____ Page excerpt

SUMMARY OF THE DISCLOSURE
[0010] One embodiment of the disclosure is a method of monitoring a
formation modification operation in a borehole. The method
includes: modifying a formation using a fluid conveyed into the
borehole; making measurements indicative of a flow velocity of the
fluid in an annulus between an instrument conveyed in the borehole
and a wall of the borehole, the instrument including a radiation
source; and estimating at least one parameter of the formation
modification operation using the measurements at a plurality of
positions along the borehole.
[0011] Another embodiment of the disclosure is an apparatus
configured to monitor a formation modification operation in a
borehole. The apparatus includes: a wellbore tubular configured to
convey a fluid in the borehole and modify the formation; an
instrument including a radiation source configured to be conveyed
in the borehole and to make measurements indicative of a flow
velocity of the fluid in an annulus between the instrument and a
wall of the borehole; and a processor configured to: estimate at
least one parameter of the formation modification operation using
the measurements at a plurality of positions along the
borehole.
[0012] Another embodiment of the disclosure is a non-transitory
computer-readable medium product having instructions thereon that
when read by a processor cause the processor to execute a method.
The method includes: modifying a formation using a fluid conveyed
into a borehole; making measurements indicative of a flow velocity
of the fluid in an annulus between an instrument conveyed in the
borehole and a wall of the borehole, the instrument including a
radiation source; and estimating at least one parameter of the
formation modification operation using the measurements at a
plurality of positions along the borehole.
[0013] Another embodiment of the disclosure is a method of
monitoring a formation modification operation in a borehole. The
method includes: acquiring information relating to the formation
modification using an instrument conveyed in the borehole
penetrating the formation; and estimating at least one parameter of
interest related to the formation modification using the acquired
information, wherein the information is acquired at a plurality of
positions along the borehole.
BRIEF DESCRIPTION OF THE FIGURES
[0014] The present disclosure is best understood with reference to
the accompanying figures in which like numerals refer to like
elements, and in which
[0015] FIG. 1 is an exemplary schematic diagram of an apparatus
suitable for use with one embodiment of the present disclosure;
[0016] FIG. 2 is a schematic illustration of temporal signals
(after normalization) measured at two spaced apart detectors;
[0017] FIG. 3 illustrates a situation where the near detector is
immediately responsive to source activation;
[0018] FIGS. 4(a) and 4(b) illustrate changes in flow rate measured
by a pulsed neutron instrument in a fractured portion of a
borehole; and
[0019] FIG. 5 shows an exemplary apparatus suitable for monitoring
of acid treatment.

________
____ The data

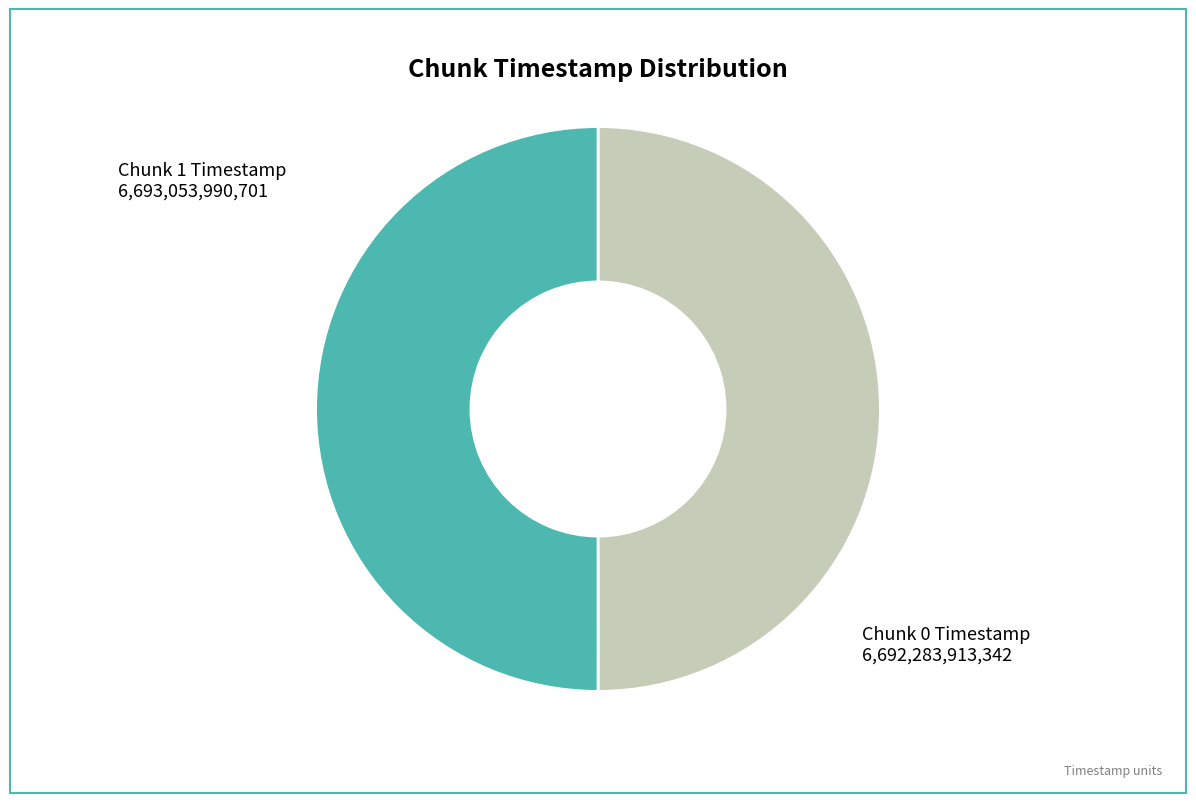

How many segments does this pie chart have?

2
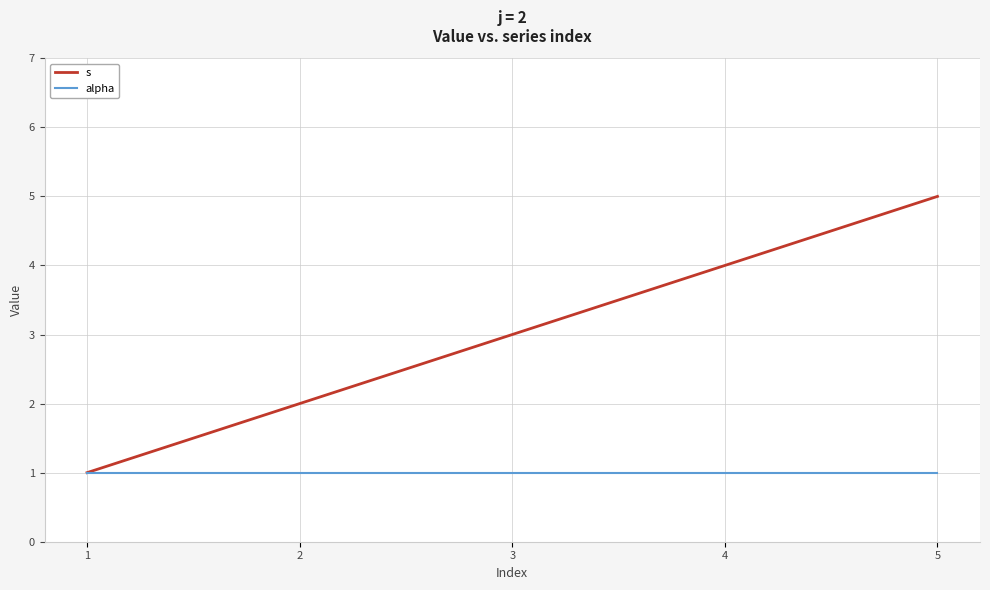

How many lines are shown in the chart?

2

________

Task list:
- A) From the borehole monitoring excerpt, extract the stretch from "[0012] Another embodiment" through "execute a method." word for word.
- B) List every figure label named in the "BRIEF DESCRIPTION OF THE FIGURES" section of the borehole monitoring excerpt.
- C) Carry on the borehole monitoring excerpt from the point where it stops.

Solved problems:
- A)
[0012] Another embodiment of the disclosure is a non-transitory
computer-readable medium product having instructions thereon that
when read by a processor cause the processor to execute a method.

- B)
FIG. 1
FIG. 2
FIG. 3
FIGS. 4(a) and 4(b)
FIG. 5

- C)
DETAILED DESCRIPTION OF THE DISCLOSURE
[0020] FIG. 1 is an exemplary schematic diagram of an apparatus
suitable for use with one embodiment of the present disclosure.
This embodiment is directed to the evaluation of a fracturing
operation being carried out in a previously perforated cased
borehole. Shown therein is an earth formation 101 with a borehole
102. Inside the borehole is a casing 103. The casing includes two
exemplary perforated sections. The first section includes
perforations 105a, 105b, 105c, and 105d. The second perforated
section includes perforations 115a, 115b, 115c, and 115d.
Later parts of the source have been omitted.